(Your instructions) Can you give the stretch from "Perguntas e" through "llevó equivocadamente por" again, changing "Pet Sitter" to "Dog Walker" and leaving everything else as it is?

----- Entries provided -----

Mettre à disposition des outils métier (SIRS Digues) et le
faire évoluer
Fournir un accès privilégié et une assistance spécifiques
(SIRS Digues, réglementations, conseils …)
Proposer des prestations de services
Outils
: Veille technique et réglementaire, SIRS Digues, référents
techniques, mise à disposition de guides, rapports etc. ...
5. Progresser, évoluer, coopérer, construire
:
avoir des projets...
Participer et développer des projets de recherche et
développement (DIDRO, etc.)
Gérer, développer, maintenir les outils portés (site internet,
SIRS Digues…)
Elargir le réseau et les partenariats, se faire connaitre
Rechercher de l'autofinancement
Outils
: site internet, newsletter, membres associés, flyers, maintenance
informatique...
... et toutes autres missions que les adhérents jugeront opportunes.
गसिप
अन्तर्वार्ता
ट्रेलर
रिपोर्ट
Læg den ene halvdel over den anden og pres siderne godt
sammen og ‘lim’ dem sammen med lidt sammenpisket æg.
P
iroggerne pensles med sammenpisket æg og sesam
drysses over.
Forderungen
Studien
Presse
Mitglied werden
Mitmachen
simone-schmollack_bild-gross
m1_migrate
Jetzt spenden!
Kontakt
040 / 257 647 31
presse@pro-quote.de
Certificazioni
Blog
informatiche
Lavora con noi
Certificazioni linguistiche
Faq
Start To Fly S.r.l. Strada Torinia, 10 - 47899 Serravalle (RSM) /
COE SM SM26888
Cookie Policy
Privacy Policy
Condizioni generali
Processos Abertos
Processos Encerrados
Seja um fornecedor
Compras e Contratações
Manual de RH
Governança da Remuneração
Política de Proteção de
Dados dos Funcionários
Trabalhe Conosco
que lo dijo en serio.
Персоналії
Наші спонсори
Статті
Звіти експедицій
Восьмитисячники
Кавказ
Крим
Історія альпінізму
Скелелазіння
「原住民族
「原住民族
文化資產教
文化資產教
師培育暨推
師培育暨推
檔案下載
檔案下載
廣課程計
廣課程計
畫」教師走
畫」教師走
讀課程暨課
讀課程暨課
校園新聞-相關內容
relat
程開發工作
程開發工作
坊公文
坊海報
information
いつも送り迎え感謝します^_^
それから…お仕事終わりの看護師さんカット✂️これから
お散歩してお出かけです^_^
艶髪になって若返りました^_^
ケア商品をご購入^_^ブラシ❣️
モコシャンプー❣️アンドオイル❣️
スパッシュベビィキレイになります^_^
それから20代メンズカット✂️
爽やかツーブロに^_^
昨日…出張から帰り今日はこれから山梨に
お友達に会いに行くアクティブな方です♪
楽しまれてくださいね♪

-----
----- Entries provided -----

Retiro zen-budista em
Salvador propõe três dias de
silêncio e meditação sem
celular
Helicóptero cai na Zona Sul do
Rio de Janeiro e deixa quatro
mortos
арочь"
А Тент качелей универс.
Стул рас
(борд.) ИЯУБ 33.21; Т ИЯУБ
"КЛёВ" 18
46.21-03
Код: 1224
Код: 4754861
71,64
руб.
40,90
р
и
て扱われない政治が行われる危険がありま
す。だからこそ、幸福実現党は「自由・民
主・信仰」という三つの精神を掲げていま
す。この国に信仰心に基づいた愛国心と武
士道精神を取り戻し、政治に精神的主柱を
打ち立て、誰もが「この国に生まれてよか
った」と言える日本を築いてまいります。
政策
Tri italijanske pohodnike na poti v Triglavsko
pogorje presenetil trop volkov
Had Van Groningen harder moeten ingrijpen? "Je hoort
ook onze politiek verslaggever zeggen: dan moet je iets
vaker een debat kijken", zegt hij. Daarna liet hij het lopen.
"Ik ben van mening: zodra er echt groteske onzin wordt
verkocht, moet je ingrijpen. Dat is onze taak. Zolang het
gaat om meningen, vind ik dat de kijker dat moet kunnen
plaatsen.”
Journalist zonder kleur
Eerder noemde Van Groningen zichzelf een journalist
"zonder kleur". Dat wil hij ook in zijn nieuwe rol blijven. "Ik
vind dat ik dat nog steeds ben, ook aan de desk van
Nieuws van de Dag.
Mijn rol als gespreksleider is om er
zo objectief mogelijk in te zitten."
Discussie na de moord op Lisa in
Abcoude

-----
----- Entries provided -----

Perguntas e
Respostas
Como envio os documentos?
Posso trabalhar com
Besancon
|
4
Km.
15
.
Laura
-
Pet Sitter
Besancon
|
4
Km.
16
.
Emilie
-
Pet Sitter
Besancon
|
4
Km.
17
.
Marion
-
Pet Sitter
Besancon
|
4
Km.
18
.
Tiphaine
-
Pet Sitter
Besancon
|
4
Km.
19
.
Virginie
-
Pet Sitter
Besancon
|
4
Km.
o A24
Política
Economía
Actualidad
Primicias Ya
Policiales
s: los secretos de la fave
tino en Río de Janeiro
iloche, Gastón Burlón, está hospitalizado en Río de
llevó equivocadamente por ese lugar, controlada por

-----

(Exercise solution)
Perguntas e
Respostas
Como envio os documentos?
Posso trabalhar com
Besancon
|
4
Km.
15
.
Laura
-
Dog Walker
Besancon
|
4
Km.
16
.
Emilie
-
Dog Walker
Besancon
|
4
Km.
17
.
Marion
-
Dog Walker
Besancon
|
4
Km.
18
.
Tiphaine
-
Dog Walker
Besancon
|
4
Km.
19
.
Virginie
-
Dog Walker
Besancon
|
4
Km.
o A24
Política
Economía
Actualidad
Primicias Ya
Policiales
s: los secretos de la fave
tino en Río de Janeiro
iloche, Gastón Burlón, está hospitalizado en Río de
llevó equivocadamente por ese lugar, controlada por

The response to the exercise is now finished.